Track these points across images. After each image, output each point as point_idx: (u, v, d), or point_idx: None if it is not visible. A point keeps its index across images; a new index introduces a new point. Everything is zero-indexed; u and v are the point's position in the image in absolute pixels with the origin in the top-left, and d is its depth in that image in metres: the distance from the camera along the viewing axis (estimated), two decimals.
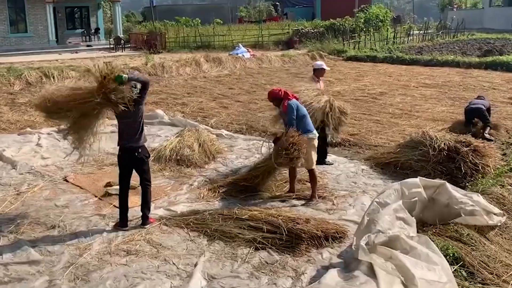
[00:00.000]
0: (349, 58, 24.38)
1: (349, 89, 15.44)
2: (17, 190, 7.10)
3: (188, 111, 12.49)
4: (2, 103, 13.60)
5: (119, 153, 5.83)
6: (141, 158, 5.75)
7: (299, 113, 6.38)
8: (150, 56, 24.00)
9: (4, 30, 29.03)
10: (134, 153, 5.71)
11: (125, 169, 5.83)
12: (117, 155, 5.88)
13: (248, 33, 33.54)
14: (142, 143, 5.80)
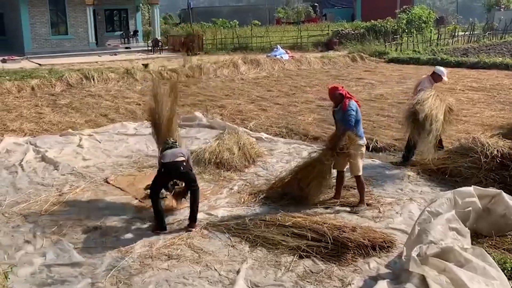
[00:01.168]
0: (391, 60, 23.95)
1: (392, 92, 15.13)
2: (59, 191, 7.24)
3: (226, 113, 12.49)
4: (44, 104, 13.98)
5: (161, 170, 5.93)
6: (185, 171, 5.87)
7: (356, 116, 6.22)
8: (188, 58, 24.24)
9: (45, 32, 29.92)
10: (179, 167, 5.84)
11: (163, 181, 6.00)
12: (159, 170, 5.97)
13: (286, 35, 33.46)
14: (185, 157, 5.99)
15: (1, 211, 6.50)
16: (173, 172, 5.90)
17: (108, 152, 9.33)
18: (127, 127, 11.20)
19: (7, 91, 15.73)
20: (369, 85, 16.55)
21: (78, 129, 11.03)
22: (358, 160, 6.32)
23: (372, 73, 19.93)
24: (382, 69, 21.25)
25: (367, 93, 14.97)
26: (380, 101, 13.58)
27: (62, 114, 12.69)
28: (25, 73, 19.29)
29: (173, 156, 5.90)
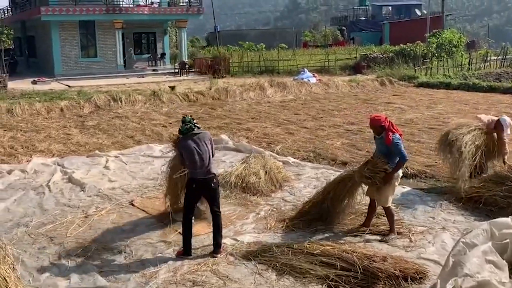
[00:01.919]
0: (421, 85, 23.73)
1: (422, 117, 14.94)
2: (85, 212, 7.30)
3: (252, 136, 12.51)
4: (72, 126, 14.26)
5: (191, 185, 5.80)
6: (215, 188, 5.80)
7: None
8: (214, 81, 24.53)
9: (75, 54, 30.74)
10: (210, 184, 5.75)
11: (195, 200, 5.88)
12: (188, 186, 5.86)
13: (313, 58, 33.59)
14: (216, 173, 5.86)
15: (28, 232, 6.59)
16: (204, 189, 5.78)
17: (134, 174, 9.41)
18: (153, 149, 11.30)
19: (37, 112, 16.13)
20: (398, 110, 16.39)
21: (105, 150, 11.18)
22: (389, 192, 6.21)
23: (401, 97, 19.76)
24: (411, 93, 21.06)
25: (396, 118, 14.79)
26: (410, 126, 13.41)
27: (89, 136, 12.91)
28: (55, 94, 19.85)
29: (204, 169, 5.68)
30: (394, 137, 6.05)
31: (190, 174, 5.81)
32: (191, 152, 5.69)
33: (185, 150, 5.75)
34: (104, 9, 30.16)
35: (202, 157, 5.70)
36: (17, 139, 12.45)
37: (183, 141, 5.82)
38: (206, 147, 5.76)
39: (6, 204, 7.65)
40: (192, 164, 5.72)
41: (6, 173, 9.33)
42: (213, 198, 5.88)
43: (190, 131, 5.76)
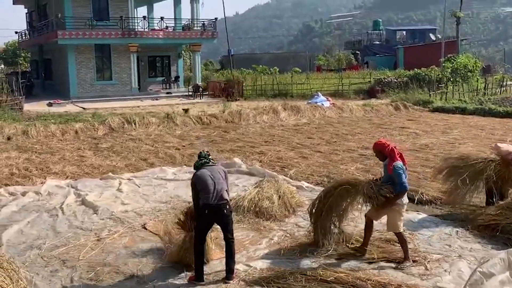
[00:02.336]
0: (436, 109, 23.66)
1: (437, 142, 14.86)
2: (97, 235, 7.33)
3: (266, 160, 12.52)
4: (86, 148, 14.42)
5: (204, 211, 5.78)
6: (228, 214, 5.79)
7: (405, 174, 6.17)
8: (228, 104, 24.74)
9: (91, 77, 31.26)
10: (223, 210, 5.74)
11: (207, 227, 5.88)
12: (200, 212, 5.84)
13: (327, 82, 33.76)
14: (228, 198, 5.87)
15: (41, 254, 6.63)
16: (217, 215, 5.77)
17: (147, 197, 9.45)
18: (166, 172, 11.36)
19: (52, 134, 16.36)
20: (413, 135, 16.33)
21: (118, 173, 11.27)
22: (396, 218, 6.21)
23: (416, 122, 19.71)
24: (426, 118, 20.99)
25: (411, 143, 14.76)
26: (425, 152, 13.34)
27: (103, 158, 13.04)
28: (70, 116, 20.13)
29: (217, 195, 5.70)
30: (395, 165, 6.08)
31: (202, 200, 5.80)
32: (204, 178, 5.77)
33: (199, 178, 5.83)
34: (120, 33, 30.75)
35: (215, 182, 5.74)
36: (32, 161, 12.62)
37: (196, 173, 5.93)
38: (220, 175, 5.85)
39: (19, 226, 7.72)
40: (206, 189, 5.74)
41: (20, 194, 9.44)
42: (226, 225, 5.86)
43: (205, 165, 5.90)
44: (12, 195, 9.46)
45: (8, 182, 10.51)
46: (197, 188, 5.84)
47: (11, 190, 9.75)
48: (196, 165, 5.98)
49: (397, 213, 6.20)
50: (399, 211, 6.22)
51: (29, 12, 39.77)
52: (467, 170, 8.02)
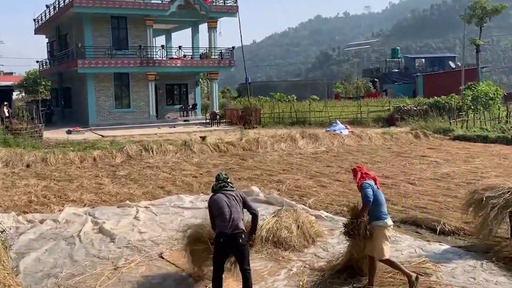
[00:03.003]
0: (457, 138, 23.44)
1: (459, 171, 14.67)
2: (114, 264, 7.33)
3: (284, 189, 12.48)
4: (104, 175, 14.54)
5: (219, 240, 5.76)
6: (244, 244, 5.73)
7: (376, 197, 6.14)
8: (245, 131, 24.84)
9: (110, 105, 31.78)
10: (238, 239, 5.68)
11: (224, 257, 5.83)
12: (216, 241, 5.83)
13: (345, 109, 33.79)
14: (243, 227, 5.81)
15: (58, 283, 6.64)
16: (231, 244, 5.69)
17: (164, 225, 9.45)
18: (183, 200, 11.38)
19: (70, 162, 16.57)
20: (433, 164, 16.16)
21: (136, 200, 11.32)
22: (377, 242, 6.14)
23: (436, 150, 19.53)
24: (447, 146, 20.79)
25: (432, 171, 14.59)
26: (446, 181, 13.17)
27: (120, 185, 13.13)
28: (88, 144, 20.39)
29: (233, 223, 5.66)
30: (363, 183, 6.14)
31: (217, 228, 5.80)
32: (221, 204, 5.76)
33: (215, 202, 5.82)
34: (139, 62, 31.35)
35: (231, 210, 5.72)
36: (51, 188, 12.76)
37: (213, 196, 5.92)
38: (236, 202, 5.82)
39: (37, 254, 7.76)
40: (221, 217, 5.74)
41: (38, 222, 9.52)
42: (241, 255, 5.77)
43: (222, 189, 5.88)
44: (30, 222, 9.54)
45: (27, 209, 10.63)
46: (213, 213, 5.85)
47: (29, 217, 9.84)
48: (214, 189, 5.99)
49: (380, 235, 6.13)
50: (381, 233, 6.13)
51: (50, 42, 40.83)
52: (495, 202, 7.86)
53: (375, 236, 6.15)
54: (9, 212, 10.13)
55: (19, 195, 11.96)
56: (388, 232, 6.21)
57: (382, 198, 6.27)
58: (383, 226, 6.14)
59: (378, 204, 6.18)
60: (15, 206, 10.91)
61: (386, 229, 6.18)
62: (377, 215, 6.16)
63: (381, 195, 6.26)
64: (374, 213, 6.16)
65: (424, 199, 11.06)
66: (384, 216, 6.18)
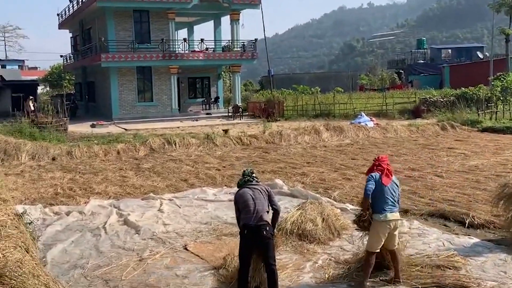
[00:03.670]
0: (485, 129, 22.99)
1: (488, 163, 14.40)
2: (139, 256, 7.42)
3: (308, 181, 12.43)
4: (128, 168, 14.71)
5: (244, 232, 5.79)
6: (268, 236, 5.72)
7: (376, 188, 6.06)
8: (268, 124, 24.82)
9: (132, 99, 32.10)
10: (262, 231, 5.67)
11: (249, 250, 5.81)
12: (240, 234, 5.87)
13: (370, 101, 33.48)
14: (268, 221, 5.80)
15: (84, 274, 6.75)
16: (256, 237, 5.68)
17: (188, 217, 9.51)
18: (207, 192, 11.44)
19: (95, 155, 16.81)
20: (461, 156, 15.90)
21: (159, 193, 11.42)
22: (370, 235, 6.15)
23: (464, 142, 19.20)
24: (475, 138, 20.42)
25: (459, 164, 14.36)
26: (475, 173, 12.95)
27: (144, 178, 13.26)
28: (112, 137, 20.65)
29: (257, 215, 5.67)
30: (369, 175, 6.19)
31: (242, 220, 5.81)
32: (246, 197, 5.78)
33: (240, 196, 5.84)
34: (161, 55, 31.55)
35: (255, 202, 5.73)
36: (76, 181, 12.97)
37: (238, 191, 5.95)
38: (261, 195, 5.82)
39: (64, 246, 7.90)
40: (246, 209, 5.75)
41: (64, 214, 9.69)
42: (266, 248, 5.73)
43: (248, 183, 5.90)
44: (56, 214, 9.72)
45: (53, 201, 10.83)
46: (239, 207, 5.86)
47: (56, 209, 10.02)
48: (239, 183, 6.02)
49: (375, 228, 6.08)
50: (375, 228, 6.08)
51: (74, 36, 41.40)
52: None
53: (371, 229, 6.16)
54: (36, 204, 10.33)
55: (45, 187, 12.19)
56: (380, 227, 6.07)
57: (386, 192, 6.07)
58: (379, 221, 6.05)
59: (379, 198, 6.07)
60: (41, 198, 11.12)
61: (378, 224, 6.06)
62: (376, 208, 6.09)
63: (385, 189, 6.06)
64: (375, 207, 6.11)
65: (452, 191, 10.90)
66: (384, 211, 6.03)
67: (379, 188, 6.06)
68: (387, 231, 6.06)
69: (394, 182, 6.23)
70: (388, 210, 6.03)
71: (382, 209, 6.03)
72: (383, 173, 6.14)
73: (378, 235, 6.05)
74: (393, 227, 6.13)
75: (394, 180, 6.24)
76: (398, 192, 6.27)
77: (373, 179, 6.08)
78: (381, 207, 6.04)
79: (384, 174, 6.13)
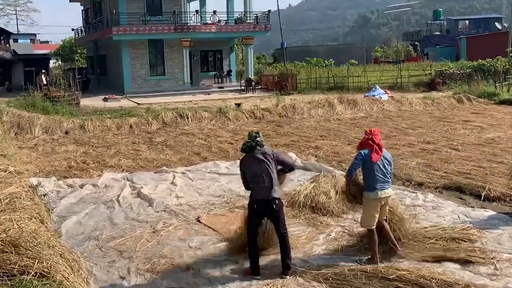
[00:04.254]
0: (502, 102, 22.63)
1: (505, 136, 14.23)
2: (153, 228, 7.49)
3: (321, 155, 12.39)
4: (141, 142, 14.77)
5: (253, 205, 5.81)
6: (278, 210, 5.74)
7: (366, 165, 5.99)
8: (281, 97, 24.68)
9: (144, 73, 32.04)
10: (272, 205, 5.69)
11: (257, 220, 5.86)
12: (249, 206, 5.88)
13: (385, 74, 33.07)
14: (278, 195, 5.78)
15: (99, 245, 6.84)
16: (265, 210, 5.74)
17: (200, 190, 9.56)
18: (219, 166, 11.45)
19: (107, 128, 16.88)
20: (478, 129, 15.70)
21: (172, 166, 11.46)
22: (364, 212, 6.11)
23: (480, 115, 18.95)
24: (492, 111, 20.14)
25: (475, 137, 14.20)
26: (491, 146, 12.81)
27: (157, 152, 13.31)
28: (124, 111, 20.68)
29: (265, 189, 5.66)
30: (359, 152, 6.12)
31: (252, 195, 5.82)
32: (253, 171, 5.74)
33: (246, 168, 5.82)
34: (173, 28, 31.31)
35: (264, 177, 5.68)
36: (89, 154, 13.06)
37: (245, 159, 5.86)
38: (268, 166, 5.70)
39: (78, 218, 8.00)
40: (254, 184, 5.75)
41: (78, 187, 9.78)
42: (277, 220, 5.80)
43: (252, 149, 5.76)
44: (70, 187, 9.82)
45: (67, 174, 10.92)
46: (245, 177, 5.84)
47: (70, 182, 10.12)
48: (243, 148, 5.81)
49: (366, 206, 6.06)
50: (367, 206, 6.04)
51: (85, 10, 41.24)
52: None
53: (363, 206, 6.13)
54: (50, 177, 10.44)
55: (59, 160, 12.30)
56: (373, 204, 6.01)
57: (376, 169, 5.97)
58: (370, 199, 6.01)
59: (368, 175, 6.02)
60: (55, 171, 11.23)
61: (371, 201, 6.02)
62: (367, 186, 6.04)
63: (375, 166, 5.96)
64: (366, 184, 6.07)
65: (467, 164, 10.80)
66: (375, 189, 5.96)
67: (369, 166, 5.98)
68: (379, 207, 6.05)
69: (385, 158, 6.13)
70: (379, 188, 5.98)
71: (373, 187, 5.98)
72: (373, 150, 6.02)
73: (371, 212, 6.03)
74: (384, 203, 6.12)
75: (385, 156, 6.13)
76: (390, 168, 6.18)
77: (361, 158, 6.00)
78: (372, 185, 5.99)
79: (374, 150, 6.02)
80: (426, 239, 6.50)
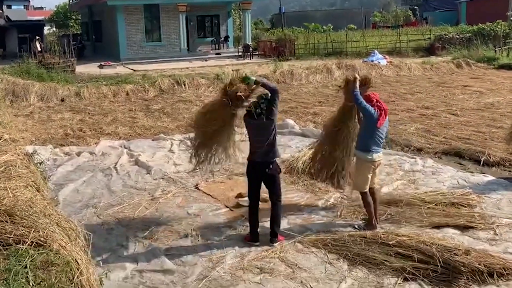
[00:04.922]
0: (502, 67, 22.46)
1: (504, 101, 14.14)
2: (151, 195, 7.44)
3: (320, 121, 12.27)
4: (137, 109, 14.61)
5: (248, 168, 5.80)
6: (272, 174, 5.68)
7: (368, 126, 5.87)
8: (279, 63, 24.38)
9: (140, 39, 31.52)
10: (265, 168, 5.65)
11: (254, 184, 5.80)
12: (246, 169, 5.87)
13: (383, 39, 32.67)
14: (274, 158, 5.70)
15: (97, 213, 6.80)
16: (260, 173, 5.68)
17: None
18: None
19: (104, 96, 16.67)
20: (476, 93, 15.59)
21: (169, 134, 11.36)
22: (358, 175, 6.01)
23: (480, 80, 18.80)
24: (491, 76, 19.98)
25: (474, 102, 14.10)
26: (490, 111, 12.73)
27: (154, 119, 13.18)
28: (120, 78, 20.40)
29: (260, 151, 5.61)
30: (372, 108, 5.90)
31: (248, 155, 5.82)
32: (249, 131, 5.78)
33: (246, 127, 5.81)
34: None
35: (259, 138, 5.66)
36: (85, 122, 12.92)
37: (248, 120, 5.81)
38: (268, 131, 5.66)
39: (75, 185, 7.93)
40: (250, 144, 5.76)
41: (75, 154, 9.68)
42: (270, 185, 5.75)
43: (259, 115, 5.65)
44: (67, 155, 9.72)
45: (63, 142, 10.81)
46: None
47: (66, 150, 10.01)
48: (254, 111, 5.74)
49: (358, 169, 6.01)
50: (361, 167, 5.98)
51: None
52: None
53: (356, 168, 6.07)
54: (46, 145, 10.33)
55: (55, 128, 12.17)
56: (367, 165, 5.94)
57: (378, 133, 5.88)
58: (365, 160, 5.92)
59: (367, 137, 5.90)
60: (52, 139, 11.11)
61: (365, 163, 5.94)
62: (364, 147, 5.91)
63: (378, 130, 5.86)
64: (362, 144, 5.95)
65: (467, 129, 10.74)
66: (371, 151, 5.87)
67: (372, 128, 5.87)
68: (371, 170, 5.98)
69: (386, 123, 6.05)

━━━━

Goal of the exercise >>
Please, from the entries above, set down exactly the lines from the one containing "58: (383, 226, 6.14)" through the one containing "66: (384, 216, 6.18)", and only those.

Answer box >>
58: (383, 226, 6.14)
59: (378, 204, 6.18)
60: (15, 206, 10.91)
61: (386, 229, 6.18)
62: (377, 215, 6.16)
63: (381, 195, 6.26)
64: (374, 213, 6.16)
65: (424, 199, 11.06)
66: (384, 216, 6.18)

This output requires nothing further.